Essa obra da escritora francesa é uma das melhores coisas que eu li esse ano. O livro conta a história de Violette, zeladora de um cemitério no interior da França, que enquanto vive e conta as histórias do dia-a-dia dentro de um cemitério, fica intrigada com a visita do delegado Julien Seul, que está cumprindo a última vontade de sua falecida mãe: que suas cinzas descansem no jazigo de um homem que ele nunca ouviu falar.

Detentora de uma narrativa envolvente, Valérie Perrin parece fazer isso que franceses parecem ter no sangue: contar na voz de primeira pessoa sem ser prolixo, redundante, ou entediante. Eu vejo isso em outros autores também, desde Annie Ernaux, passando por Romain Gary, e Olivier Bourdeaut. 

Como se isso não fosse um mérito por si só, ela faz outra coisa que eu adoro: contar uma história de maneira não-linear, onde todos largam de uma posição distinta e vão complementando um ao outro no decorrer da história. Eu sei que dá um trabalho enorme, um planejamento tremendo por parte da autora, mas quando a gente vê todas as engrenagens se encaixando, é a coisa mais linda do mundo.

Apesar do tema pesado, com uma protagonista que, além de trabalhar, é também caseira de um cemitério, o livro sabe dosar as emoções, não fica aquele negócio apenas triste e mórbido. Existem até cenas cômicas, por mais estranho que pareça encaixar isso no cenário. Capítulos relativamente curtos, noventa e quatro no total em um livro de 477 páginas.

....................

TAREFA OBRIGATÓRIA A ▸
Edite os registros a partir da linha com "scientific name: Falco peregrinus" e seguindo até a linha com "family: Dactyloidae", as duas incluídas. Troque "phylum" por "filo" e deixe todo o resto igual.

REGISTROS DE DADOS ▸
....................

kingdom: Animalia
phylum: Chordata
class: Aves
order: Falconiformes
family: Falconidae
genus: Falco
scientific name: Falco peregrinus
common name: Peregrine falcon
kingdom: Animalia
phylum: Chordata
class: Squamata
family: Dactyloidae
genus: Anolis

....................

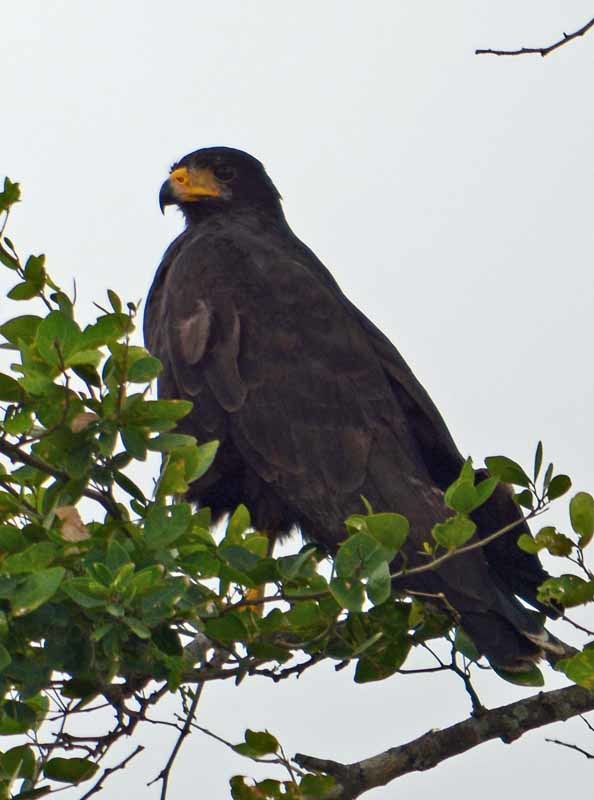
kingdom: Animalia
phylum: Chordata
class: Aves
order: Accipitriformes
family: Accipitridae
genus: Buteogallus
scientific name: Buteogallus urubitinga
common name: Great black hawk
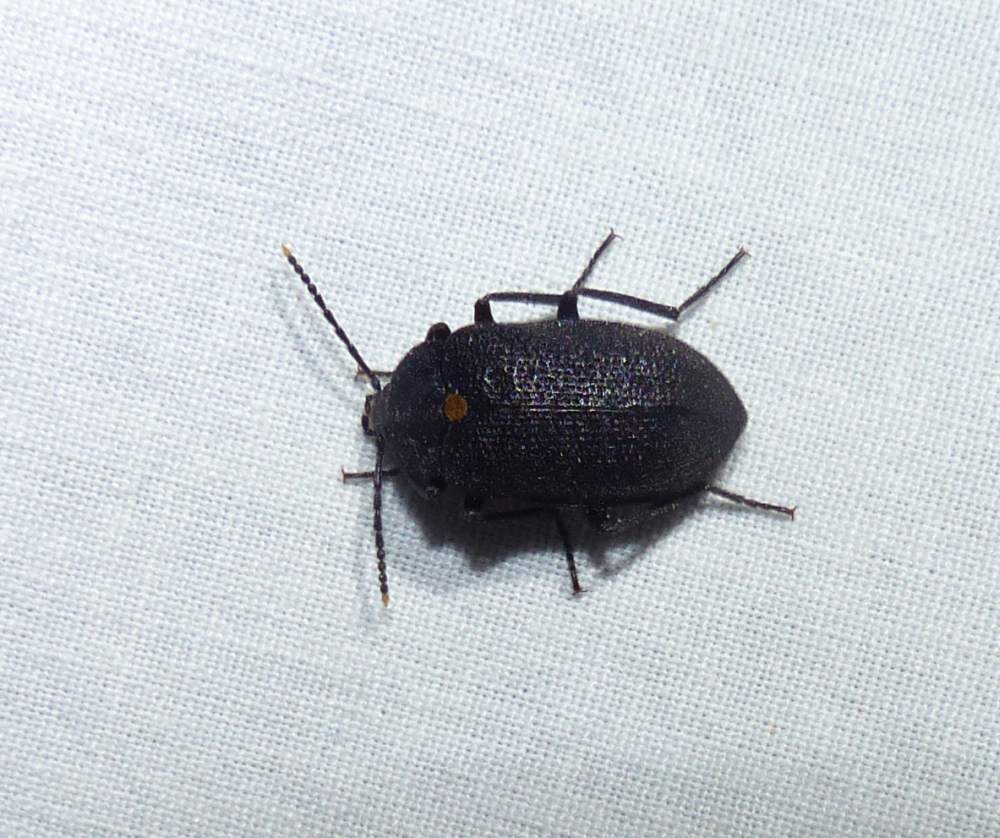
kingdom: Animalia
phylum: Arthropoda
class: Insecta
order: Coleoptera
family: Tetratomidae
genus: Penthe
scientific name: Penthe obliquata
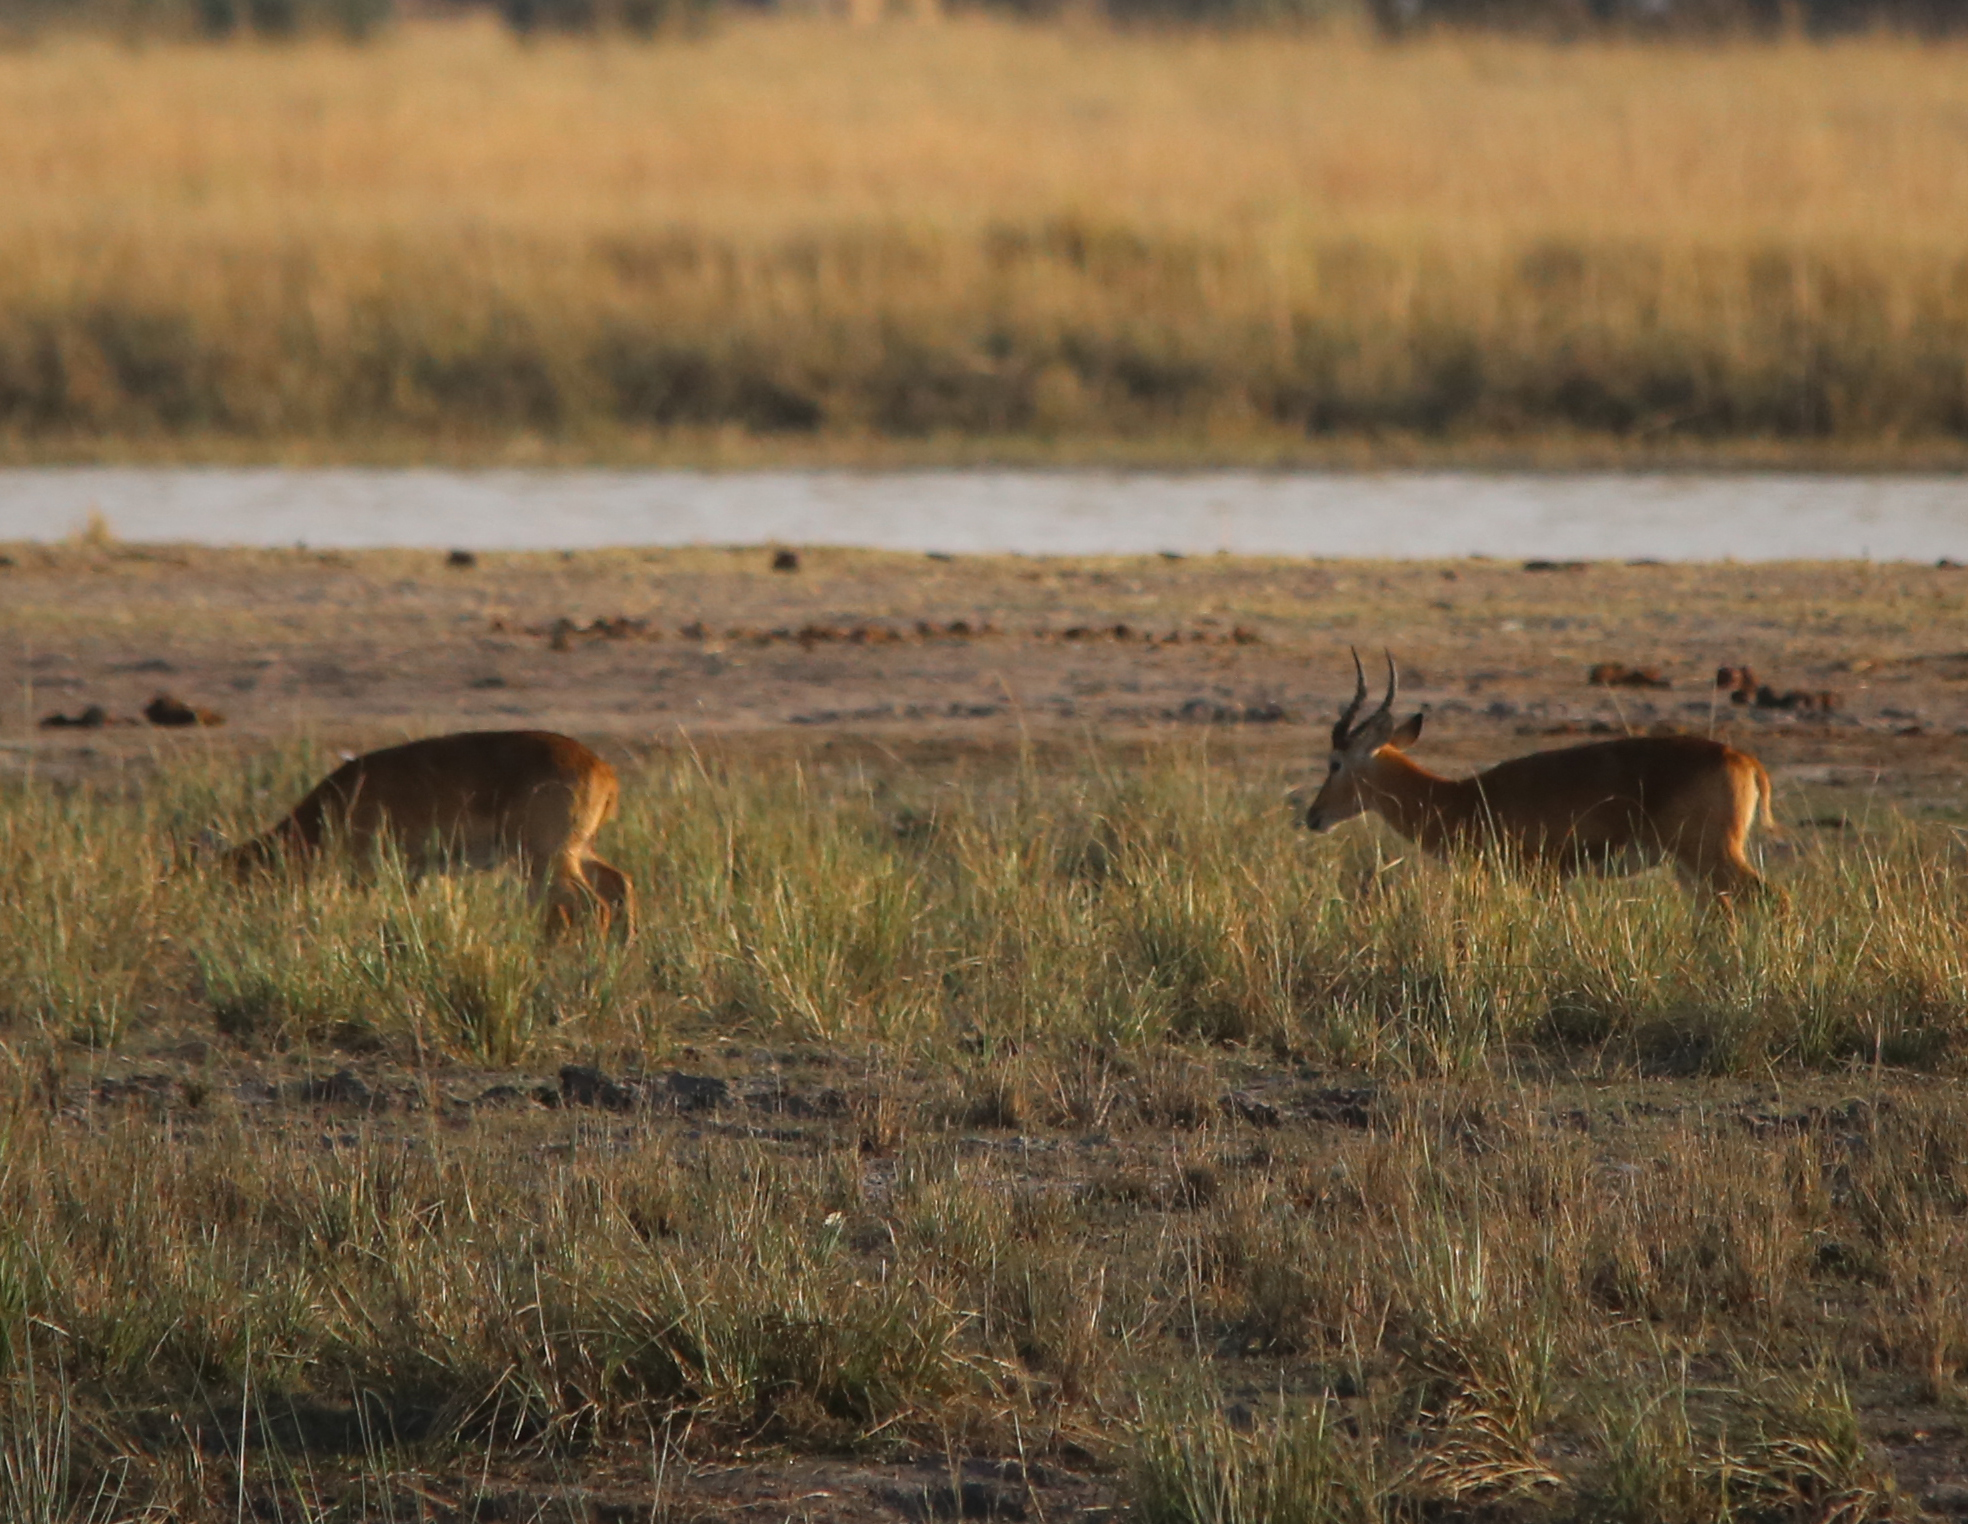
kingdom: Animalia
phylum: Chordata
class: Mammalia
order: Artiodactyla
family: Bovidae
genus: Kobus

....................

TAREFA OBRIGATÓRIA B ▸
Na resenha do livro, qual é o trabalho de Violette?

RESPOSTA FINAL A ▸
scientific name: Falco peregrinus
common name: Peregrine falcon
kingdom: Animalia
filo: Chordata
class: Squamata
family: Dactyloidae

RESPOSTA FINAL B ▸
Violette é zeladora de um cemitério no interior da França.